BY RYAN DOUGHERTY
That Maggie L. Walker made history by becoming the first woman to found and lead a bank, one that, in her words, could "take the nickels and turn them into dollars," seems fitting. Throughout a childhood marked by poverty and despair, Walker learned early on how to overcome adversity, to make nothing into something-values that guided her through a most extraordinary life.
Walker was born in 1867 in Richmond, Virginia. The mysterious death of her stepfather nine years later plunged her family into poverty. Her mother washed clothes to support her family, and by helping her, Walker learned first-hand about self-sufficiency. "I was not born with a silver spoon in [my] mouth," she said, "but instead with a clothes basket atop my head."
At age 11, Walker joined the First African Baptist Church, whose members prayed and worked together to boost the community.

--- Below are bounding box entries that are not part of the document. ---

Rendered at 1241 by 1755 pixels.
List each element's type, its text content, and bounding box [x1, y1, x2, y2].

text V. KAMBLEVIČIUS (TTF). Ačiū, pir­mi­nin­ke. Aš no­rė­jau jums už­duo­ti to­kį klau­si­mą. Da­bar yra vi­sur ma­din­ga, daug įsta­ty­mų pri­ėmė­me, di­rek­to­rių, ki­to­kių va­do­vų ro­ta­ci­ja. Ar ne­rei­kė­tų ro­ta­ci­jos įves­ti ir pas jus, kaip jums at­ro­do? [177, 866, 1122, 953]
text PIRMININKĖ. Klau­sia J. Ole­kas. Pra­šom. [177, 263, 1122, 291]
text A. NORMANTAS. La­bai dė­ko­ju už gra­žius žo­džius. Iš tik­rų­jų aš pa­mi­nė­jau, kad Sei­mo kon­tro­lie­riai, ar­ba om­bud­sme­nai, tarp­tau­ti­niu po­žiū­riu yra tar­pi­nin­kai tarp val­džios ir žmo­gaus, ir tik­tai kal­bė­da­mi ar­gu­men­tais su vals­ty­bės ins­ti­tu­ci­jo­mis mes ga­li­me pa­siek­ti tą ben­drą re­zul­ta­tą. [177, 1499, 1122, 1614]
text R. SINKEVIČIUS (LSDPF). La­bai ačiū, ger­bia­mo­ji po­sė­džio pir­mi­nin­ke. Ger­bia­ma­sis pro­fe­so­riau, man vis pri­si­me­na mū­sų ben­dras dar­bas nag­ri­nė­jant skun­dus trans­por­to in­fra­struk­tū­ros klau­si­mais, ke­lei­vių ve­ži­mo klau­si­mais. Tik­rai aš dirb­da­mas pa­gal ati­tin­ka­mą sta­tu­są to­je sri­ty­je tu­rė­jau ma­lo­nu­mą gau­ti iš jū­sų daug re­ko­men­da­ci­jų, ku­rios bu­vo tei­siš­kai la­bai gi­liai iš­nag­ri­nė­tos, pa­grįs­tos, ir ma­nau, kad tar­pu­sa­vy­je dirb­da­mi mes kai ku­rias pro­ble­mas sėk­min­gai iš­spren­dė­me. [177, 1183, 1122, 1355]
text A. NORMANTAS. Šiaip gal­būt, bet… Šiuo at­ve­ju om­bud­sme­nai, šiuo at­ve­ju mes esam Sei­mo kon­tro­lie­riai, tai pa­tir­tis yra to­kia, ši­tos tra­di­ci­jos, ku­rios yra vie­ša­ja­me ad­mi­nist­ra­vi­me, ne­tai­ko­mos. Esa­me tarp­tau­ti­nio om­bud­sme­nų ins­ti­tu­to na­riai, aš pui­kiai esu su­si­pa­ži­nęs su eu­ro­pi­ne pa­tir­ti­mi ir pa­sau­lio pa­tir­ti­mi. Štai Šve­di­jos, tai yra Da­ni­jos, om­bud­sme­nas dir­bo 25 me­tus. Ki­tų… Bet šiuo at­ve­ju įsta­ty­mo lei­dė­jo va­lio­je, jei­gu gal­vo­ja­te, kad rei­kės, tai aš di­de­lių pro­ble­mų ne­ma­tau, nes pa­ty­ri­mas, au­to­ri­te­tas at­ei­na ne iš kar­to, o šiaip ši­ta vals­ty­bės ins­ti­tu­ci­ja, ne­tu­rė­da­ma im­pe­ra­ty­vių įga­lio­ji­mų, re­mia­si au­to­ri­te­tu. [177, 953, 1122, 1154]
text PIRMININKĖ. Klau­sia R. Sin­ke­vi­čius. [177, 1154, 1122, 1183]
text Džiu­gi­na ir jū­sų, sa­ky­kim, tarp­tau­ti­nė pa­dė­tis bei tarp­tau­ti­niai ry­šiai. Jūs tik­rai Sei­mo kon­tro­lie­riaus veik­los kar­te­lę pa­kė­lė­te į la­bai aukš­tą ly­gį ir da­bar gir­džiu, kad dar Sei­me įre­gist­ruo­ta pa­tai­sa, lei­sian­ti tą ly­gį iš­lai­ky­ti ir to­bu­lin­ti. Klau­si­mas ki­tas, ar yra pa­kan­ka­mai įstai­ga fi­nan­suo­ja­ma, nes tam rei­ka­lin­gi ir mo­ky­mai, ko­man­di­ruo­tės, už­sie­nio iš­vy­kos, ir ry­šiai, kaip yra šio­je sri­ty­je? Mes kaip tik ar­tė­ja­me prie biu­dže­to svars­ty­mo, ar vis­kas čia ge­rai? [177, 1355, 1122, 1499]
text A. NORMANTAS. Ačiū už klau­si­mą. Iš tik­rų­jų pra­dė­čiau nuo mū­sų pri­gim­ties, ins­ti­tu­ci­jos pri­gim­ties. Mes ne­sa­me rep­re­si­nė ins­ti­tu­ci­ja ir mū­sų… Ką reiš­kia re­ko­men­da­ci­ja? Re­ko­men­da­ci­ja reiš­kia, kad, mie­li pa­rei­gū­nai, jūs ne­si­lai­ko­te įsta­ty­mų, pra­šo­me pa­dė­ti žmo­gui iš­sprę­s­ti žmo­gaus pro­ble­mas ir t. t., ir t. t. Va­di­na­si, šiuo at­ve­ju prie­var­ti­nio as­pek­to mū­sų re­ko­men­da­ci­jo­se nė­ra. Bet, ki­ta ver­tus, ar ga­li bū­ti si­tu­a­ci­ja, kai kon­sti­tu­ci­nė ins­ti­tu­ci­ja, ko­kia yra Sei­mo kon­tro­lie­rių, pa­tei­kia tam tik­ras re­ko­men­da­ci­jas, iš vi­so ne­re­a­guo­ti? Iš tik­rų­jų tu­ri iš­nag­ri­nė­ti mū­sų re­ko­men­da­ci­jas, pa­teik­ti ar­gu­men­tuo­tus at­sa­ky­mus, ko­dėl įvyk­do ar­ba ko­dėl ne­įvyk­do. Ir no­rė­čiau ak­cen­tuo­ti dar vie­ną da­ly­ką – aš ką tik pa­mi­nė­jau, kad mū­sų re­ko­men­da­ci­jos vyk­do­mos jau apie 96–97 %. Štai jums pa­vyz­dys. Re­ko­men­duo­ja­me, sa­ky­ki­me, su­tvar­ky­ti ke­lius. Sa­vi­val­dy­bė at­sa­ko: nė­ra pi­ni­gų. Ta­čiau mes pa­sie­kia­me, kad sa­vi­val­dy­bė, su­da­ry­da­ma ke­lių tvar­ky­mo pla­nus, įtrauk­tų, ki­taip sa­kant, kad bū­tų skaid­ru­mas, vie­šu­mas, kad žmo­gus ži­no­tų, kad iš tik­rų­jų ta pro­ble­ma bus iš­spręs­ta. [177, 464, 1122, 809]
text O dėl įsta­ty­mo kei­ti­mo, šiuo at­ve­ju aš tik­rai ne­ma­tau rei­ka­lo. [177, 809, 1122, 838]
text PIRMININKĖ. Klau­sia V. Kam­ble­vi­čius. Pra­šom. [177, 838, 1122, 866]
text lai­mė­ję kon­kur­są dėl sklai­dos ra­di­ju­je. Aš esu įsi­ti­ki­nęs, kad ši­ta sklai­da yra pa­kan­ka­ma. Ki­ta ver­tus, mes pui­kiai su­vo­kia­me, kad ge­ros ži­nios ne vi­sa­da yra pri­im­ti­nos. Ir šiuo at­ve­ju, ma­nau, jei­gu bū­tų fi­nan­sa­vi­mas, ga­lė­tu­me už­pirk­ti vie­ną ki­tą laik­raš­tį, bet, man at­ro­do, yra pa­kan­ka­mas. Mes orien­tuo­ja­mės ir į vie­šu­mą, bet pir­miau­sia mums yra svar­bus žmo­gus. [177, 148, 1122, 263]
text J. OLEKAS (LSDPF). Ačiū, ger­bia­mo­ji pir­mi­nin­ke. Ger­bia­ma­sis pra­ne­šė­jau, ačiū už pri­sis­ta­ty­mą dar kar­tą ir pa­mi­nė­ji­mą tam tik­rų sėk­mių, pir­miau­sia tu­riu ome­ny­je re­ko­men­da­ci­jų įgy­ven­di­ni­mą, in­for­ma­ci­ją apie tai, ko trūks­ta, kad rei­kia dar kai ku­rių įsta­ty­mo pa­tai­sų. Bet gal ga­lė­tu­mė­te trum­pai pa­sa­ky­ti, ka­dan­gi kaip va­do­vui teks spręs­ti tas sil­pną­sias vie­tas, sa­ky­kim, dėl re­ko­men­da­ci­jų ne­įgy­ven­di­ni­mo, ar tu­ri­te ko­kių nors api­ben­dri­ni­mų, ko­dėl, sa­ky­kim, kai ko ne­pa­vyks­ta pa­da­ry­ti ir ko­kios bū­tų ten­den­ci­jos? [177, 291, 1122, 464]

They inspired her. She studied scripture, which later surfaced in her writings and speeches, and participated in church activities. Two years later, Walker joined the local Independent Order of St. Luke, an organization that aided African Americans in times of trouble. Within a decade, she would use her fiscal sense and public relations know-how to turn the struggling Order into a successful financial organization.
Walker graduated from the Richmond Colored Normal School at age 16, but not before organizing a strike among black students to fight unequal graduation ceremonies held for blacks and whites. She then taught elementary school for three years, and, in 1886, married Armstead Walker Jr., a brick contractor. In those days, it was illegal for married women in America to teach, so Walker worked to improve the Order, fostering opportunity for women.
"If our women want to avoid the traps and snares of life," she said, "they must band themselves together, organize, and acknowledge leadership for themselves."
By 1901, Walker also sought to empower women and blacks economically. She established a savings bank run by the Order. "Let us put our money together at usury among ourselves and reap the benefits ourselves." Two years later, the St. Luke Penny Savings Bank became the first bank in America founded and led by a woman. It remains today as Consolidated Bank and Trust Company, the country's oldest continually operated African-American bank.
By the time Walker's family moved to 110 1?2 East Leigh Street, she was known as a dynamic leader in Richmond's thriving black community of Jackson Ward. Besides founding a bank, devoting decades to the Order, and caring for her husband and two sons, Walker found time to start a weekly newspaper, advise organizations such as the National Association for the Advancement of Colored People (NAACP), and work with leaders such as W.E.B. DuBois.
But Walker again suffered tragedy in 1915, when her husband was accidentally killed. That left her in charge of her bustling household, which now included her sons' wives and, later, four grandchildren. Walker supported the family through her investments and hard work until 1934, when she died at home of diabetic gangrene.
By then, Walker was widely known as a progressive and talented woman who created opportunity and advocated equal rights for oppressed blacks and women. Those who knew her best, however, remembered Walker in simpler terms: a woman who never lost sight of her devotion to family and faith.